* BEGIN Working data *

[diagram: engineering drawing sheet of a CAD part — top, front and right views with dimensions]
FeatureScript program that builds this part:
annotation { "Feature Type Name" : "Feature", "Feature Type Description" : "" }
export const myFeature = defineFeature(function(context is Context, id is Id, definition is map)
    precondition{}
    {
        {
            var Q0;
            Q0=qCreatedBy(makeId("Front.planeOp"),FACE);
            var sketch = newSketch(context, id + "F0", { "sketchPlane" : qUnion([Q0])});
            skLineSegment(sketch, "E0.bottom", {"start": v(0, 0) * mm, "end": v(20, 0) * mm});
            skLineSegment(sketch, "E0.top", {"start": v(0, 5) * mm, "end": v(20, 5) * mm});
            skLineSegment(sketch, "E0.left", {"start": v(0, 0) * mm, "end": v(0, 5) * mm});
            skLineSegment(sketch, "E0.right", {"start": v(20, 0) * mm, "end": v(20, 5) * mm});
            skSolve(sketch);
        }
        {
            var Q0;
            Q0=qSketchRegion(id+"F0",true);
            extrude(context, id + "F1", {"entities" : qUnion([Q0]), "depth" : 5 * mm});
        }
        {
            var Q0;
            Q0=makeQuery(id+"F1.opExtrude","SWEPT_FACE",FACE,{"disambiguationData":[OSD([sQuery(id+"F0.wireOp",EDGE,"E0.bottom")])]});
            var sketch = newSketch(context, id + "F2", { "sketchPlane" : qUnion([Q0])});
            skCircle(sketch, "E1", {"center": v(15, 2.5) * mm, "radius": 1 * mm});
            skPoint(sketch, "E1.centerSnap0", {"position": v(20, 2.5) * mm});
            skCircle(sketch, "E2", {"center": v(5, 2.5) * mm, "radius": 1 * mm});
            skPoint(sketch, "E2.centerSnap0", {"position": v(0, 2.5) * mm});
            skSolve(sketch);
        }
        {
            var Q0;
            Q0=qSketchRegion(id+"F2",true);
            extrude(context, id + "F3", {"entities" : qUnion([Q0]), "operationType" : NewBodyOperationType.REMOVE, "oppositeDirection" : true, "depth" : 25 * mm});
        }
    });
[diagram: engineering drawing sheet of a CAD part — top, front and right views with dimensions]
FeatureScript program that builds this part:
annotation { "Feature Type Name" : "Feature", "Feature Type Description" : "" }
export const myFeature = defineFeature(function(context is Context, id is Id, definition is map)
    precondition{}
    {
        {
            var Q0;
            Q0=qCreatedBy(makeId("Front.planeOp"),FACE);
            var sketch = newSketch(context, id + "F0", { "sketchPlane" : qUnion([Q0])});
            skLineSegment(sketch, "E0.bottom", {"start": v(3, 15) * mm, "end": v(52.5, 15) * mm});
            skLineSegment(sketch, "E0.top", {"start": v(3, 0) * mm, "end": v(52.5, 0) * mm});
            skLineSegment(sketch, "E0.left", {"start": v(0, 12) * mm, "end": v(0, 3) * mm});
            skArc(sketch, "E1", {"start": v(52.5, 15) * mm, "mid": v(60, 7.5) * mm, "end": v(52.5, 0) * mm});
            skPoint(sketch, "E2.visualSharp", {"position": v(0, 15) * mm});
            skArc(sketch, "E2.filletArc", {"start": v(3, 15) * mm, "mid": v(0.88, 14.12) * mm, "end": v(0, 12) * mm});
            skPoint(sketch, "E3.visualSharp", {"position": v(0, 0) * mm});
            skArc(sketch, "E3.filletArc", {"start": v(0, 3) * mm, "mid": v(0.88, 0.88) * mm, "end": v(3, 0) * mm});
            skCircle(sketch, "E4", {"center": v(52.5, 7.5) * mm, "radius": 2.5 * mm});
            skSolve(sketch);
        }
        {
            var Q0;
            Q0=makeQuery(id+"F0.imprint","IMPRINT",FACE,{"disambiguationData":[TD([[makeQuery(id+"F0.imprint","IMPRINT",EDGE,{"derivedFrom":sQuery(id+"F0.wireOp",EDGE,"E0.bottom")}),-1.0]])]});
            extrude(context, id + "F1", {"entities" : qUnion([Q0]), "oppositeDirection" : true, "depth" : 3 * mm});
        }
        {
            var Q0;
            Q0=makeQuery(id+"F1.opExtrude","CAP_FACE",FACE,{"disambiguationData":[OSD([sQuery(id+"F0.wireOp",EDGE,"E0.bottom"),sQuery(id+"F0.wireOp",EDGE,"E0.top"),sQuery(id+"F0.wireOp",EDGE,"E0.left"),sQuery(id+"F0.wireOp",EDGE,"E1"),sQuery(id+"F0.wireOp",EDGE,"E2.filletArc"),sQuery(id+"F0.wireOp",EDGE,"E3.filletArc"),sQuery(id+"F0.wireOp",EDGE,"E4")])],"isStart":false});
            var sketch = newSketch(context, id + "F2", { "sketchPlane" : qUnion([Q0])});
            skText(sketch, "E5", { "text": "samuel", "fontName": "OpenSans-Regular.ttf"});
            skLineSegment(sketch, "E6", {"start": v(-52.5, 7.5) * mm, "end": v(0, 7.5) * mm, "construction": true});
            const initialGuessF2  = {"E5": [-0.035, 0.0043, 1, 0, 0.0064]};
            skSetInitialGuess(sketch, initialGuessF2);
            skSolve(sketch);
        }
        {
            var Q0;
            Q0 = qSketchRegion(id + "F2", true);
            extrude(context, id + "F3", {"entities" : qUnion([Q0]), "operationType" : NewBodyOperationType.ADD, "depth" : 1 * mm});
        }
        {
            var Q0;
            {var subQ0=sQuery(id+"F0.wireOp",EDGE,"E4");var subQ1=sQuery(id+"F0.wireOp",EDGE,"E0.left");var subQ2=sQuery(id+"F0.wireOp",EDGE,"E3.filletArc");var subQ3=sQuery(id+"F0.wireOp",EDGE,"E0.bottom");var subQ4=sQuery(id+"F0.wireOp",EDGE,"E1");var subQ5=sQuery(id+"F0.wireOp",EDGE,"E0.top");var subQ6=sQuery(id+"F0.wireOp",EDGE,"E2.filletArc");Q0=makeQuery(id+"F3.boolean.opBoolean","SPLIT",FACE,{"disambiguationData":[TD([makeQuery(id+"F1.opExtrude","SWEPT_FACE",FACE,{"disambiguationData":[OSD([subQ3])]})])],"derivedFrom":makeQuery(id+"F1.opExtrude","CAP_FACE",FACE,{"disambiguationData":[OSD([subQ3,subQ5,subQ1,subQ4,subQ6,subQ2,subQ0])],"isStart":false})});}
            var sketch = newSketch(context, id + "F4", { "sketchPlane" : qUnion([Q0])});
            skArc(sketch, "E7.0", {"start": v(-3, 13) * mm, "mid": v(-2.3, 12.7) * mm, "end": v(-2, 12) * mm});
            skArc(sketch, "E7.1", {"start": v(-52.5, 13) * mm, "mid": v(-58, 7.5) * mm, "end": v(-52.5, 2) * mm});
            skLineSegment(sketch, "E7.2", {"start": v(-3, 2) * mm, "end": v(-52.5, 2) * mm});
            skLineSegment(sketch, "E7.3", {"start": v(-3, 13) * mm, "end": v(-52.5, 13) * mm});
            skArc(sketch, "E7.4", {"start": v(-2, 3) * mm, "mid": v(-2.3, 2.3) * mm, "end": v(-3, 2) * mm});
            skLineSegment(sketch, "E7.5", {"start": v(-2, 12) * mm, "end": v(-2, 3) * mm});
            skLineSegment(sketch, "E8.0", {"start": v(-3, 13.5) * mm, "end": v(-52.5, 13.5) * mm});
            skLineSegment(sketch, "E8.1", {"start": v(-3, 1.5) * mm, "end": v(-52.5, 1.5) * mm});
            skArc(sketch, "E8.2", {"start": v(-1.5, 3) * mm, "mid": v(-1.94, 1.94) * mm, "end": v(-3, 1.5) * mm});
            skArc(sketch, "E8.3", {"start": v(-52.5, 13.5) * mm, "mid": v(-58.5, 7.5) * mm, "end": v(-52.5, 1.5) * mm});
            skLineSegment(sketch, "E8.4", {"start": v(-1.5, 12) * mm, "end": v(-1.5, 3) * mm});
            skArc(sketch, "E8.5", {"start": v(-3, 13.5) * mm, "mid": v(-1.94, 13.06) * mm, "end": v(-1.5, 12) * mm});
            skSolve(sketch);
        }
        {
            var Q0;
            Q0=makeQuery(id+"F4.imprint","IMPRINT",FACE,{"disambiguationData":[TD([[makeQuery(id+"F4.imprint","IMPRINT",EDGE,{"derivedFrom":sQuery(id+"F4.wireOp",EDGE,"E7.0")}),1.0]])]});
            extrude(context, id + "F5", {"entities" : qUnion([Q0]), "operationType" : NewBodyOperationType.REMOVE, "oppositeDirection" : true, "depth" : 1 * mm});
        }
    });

* END Working data *

Short exercise —
Copy the items from the start through the line that contains "v(15, 2.5) *", changing "E0.bottom" to "E0.base" and leaving everything else the same.

Exercise response —
[diagram: engineering drawing sheet of a CAD part — top, front and right views with dimensions]
FeatureScript program that builds this part:
annotation { "Feature Type Name" : "Feature", "Feature Type Description" : "" }
export const myFeature = defineFeature(function(context is Context, id is Id, definition is map)
    precondition{}
    {
        {
            var Q0;
            Q0=qCreatedBy(makeId("Front.planeOp"),FACE);
            var sketch = newSketch(context, id + "F0", { "sketchPlane" : qUnion([Q0])});
            skLineSegment(sketch, "E0.base", {"start": v(0, 0) * mm, "end": v(20, 0) * mm});
            skLineSegment(sketch, "E0.top", {"start": v(0, 5) * mm, "end": v(20, 5) * mm});
            skLineSegment(sketch, "E0.left", {"start": v(0, 0) * mm, "end": v(0, 5) * mm});
            skLineSegment(sketch, "E0.right", {"start": v(20, 0) * mm, "end": v(20, 5) * mm});
            skSolve(sketch);
        }
        {
            var Q0;
            Q0=qSketchRegion(id+"F0",true);
            extrude(context, id + "F1", {"entities" : qUnion([Q0]), "depth" : 5 * mm});
        }
        {
            var Q0;
            Q0=makeQuery(id+"F1.opExtrude","SWEPT_FACE",FACE,{"disambiguationData":[OSD([sQuery(id+"F0.wireOp",EDGE,"E0.base")])]});
            var sketch = newSketch(context, id + "F2", { "sketchPlane" : qUnion([Q0])});
            skCircle(sketch, "E1", {"center": v(15, 2.5) * mm, "radius": 1 * mm});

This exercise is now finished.